> **Exercise requirements**
Show each line in the listing below that contains the word "Energy".

> **Supplied material**
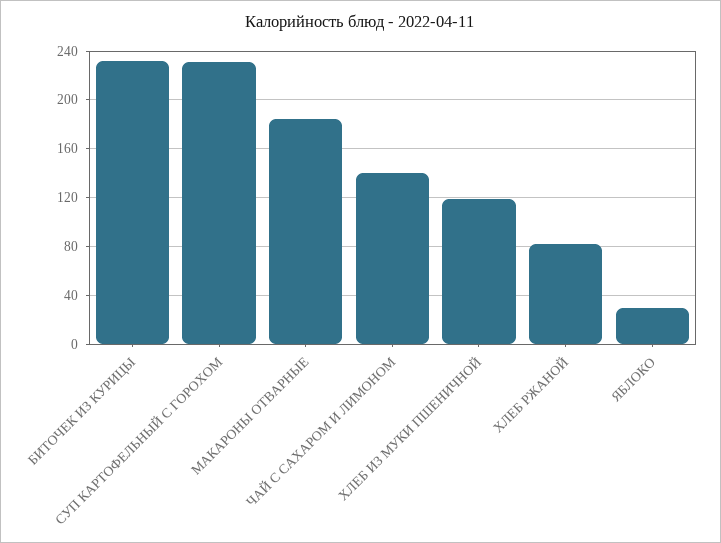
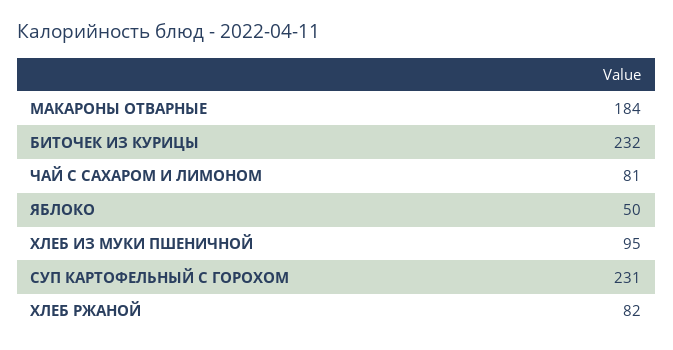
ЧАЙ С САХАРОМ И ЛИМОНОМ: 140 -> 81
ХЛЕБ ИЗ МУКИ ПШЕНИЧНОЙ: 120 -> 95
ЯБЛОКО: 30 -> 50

--

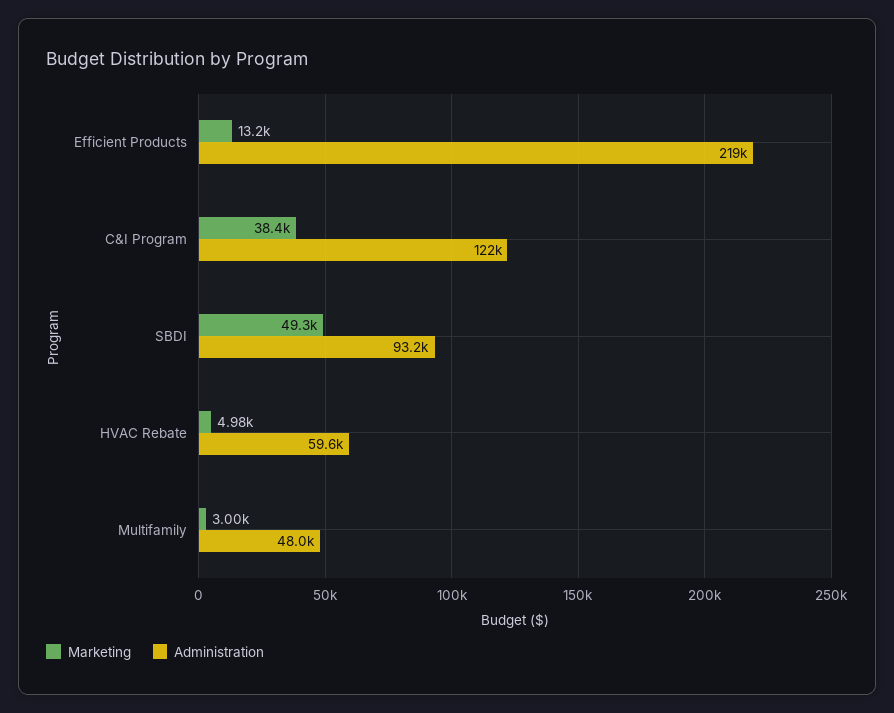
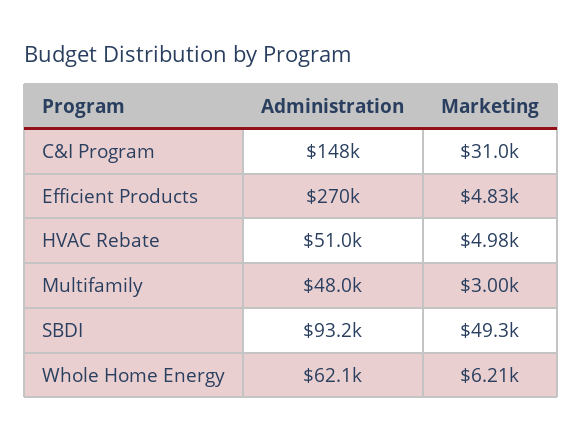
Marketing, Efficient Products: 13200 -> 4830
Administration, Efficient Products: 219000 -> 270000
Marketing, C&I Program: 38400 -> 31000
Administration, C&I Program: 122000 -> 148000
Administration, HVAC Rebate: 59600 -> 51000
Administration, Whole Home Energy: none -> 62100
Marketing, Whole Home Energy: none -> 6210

==

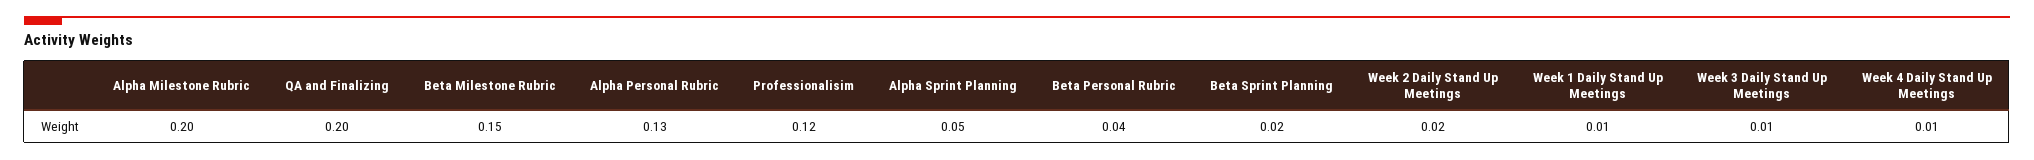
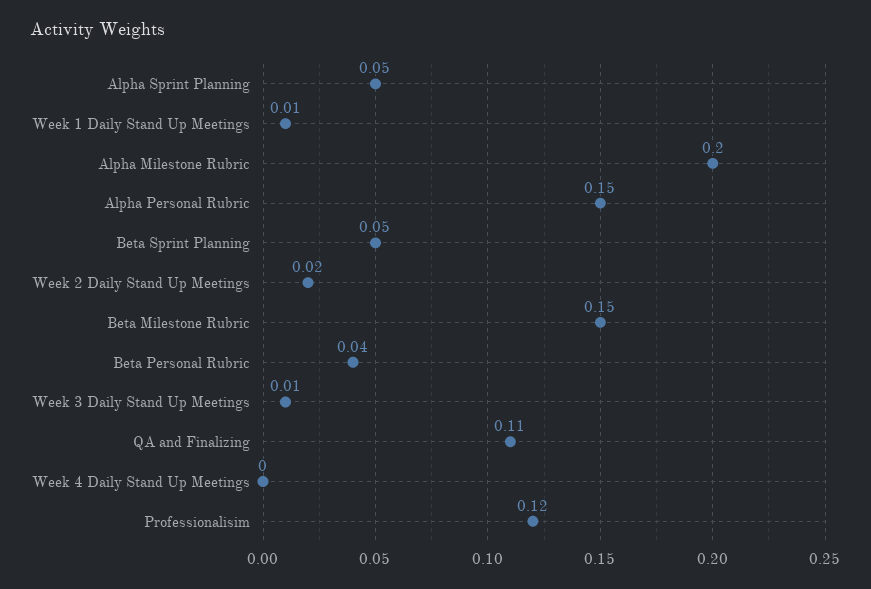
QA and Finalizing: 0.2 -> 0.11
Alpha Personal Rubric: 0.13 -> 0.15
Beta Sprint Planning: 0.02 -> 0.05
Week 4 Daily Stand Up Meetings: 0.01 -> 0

> **Result**
Administration, Whole Home Energy: none -> 62100
Marketing, Whole Home Energy: none -> 6210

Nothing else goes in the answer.